Pakistan experienced unprecedented economic growth during FY 2004. Its large-scale manufacturing sector grew at a rate of over 18%. Hard-currency reserves, having grown phenomenally in recent years, reached record levels. GDP growth reached 8.4% in the twelve months ending June 30, 2004. Pakistan's stock market has been one of the best-performing stock markets this century, As of 2005. The government's credit rating was upgraded by Moody's and Standard & Poor's. Pakistan announced that it no longer needed International Monetary Fund (IMF) assistance.
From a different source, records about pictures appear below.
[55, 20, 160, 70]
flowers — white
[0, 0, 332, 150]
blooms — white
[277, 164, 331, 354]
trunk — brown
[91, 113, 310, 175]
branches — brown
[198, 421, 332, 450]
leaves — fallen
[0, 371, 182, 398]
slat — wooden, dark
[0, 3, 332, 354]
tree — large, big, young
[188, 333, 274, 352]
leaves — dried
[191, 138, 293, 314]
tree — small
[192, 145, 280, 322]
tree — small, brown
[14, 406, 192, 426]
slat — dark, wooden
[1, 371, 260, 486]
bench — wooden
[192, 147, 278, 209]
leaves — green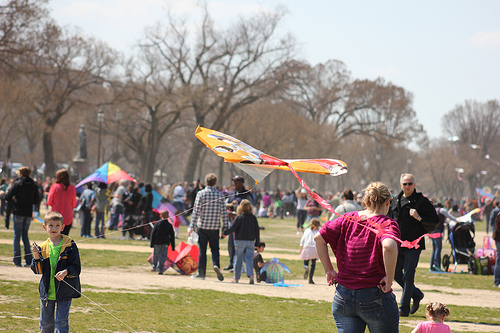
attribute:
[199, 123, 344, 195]
kite — held, multicolored, airborn, triangualar, colorful, flown, red, ellow, air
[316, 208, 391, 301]
shirt — pink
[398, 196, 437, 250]
jacket — black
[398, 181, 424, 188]
sunglasses — worn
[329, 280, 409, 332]
jeans — worn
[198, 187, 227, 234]
plaid — worn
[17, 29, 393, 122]
trees — background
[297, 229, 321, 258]
blouse — worn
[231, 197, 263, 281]
woman — walkig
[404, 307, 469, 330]
girl — small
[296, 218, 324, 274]
child — walking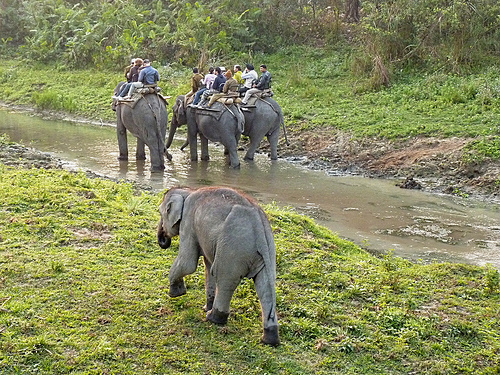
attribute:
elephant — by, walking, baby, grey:
[137, 174, 291, 320]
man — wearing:
[117, 44, 154, 99]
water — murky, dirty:
[342, 181, 450, 224]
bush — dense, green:
[35, 27, 186, 78]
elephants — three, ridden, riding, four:
[77, 79, 302, 180]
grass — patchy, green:
[47, 210, 109, 264]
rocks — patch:
[352, 175, 462, 244]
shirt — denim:
[136, 67, 168, 90]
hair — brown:
[184, 60, 208, 86]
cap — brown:
[255, 50, 270, 74]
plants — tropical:
[25, 212, 73, 287]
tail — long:
[262, 260, 289, 319]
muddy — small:
[348, 167, 476, 324]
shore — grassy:
[6, 96, 79, 152]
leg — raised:
[171, 245, 206, 295]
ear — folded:
[123, 193, 197, 266]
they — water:
[48, 125, 82, 153]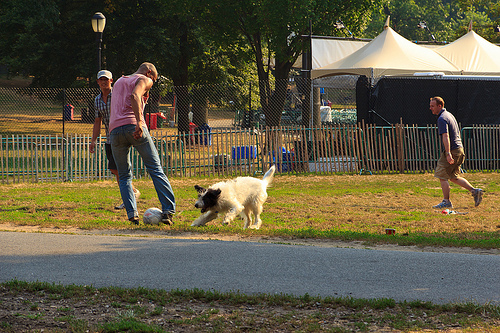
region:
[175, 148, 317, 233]
beautiful black and white adult dog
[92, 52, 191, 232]
person wearing pink tee shirt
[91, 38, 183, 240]
person wearing blue jeans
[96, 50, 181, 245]
person kicking soccer ball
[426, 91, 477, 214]
man wearing blue short sleeve tee shirt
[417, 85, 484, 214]
man wearing brown shorts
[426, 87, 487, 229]
man wearing pair of tennis shoes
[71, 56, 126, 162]
man wearing white baseball cap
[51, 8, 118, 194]
nice black lamp with glass globe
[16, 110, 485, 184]
wire silver fence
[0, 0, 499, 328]
A park scene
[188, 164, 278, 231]
A dog is in the park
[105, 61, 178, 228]
This man is playing with a ball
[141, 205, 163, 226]
A soccer ball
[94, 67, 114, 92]
This man is wearing a hat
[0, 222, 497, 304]
A paved path is in the park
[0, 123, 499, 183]
A fence is behind the men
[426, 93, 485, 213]
This man is walking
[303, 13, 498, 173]
A tent is in the background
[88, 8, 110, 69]
A lamp post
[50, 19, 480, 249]
having fun in a park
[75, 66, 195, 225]
playing soccer with a friend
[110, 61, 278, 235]
the dog is playing soccer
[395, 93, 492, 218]
this man is looking at the action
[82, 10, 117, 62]
a lampost in the area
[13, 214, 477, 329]
a jogging trail for runners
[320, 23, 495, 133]
a tent in the area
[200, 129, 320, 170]
blue objects on the ground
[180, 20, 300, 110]
trees in the area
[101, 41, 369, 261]
Man with a dog.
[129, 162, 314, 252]
dog trying to get a ball.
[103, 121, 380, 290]
dog by the man.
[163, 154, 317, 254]
Black and white dog.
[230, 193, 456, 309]
Grass by the road.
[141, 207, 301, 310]
Road between the grasses.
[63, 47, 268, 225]
Man with a pink shirt.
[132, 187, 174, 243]
White ball on the ground.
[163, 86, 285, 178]
Fence in the background.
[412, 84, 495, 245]
Man on the grass.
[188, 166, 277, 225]
A brown and white dog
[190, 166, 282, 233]
A brown and white dog playing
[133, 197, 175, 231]
A soccer ball on the grass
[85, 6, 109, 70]
A tall black lamppost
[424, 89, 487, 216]
A man standing in the grass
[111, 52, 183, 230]
A man playing soccer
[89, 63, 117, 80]
A white baseball hat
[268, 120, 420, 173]
Brown fencing around the grassy area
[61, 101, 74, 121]
A garbage can in the distance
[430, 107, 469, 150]
A blue polo shirt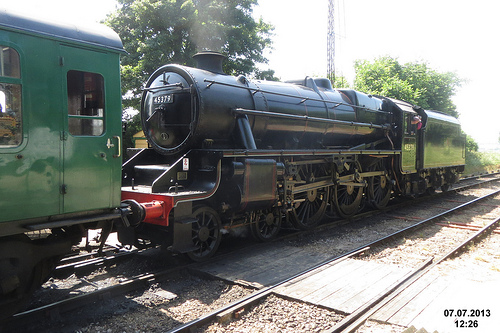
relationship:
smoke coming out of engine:
[190, 0, 227, 55] [137, 54, 391, 158]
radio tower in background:
[327, 0, 339, 90] [1, 0, 496, 166]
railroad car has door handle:
[0, 8, 125, 297] [110, 133, 123, 160]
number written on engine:
[151, 91, 175, 107] [137, 54, 391, 158]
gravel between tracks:
[2, 170, 499, 332] [0, 171, 497, 331]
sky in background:
[2, 0, 500, 114] [1, 0, 496, 166]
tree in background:
[100, 0, 278, 147] [1, 0, 496, 166]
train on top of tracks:
[1, 0, 465, 313] [0, 171, 497, 331]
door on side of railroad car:
[57, 39, 122, 216] [0, 8, 125, 297]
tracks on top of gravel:
[0, 171, 497, 331] [2, 170, 499, 332]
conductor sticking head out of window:
[411, 112, 423, 136] [400, 110, 417, 135]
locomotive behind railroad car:
[120, 51, 468, 263] [0, 8, 125, 297]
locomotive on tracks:
[120, 51, 468, 263] [0, 171, 497, 331]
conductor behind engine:
[411, 112, 423, 136] [137, 54, 391, 158]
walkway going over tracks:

The government's economic reforms were praised highly by supranational institutions such as the World Bank, IMF and the Asian Development Bank.

==Incumbents==
===Federal government===
- President: Pervez Musharraf
- Prime Minister:
  - until 26 July: Zafarullah Khan Jamali
  - 26 July-30 July: vacant
  - 30 July-20 August: Chaudhry Shujaat Hussain
  - starting 20 August: Shaukat Aziz
- Chief Justice: Nazim Hussain Siddiqui

===Governors===
- Governor of Balochistan – Owais Ahmed Ghani
- Governor of Khyber Pakhtunkhwa – Iftikhar Hussain Shah
- Governor of Punjab – Khalid Maqbool
- Governor of Sindh – Ishrat-ul-Ibad Khan

==Events==

===Politics===
- January 1 – Musharraf wins a vote of confidence from the electoral college, obtaining 658 votes out of 1170, and is deemed to be elected to the office of President.
- March 27 – Pakistan Army troops that battled foreign militants and their local supporters in South Waziristan are winding up their operation.
- April 7 – The National Assembly passed the National Security Council (NSC) bill.
- April 14 – The Senate of Pakistan passed the National Security Council (NSC) bill.
- April 19 – President Pervez Musharraf signs the recently passed National Security Council (NSC) Bill, bringing into being the 13-seat NSC.
- April 20 – The National Alliance announced the merger of the alliance with the unified Pakistan Muslim League.
- April 22 – The European Parliament voted in favour of a new trade and cooperation agreement with Pakistan, giving a vital boost to Islamabad's relations with the European Union.
- April 27 – The Pakistan Army is reducing its numerical strength by about 50,000 men.
- May 22 – The Commonwealth Ministerial Action Group welcomed Pakistan back into the Commonwealth, noting the restoration of the Constitution and progress made in rebuilding democratic institutions and restoring democracy.

===Economy===
- April 15 – Representatives of the provinces agreed to share resources on a multi-factor formula, provided the federal government enhanced their share.
- April 21 – The World Bank expects that poverty will start reducing soon in Pakistan, as the country has surpassed most of the targets set by the bank under its country assistance strategy (CAS).
- April 29 – Pakistan Telecommunication Company Limited (PTCL) earns a net profit of Rs 19.53 bn in the first three quarters of the financial year.

===Sports===
- March 28 – The ninth SAF Games are launched in an Olympics-style opening ceremony.

===Miscellaneous===
- January 18 – Pakistani agents arrest seven Al-Qaida suspects and confiscate weapons during a raid in the southern city of Karachi.
- March 29 – Indus River System (Irsa) is expected to distribute water among provinces on the basis of historical use.
- April 29 – Major power breakdown all over northern and central Punjab.
- September 9 – About 70 people, believed to be Taliban or Al Qaida militants, are killed when Pakistan's air force jets raid a terrorist training camp in a tribal region bordering Afghanistan.

==Deaths==
- 24 June – Pir Syed Muhammad Binyamin Rizvi, Member of the Provincial Assembly of Punjab.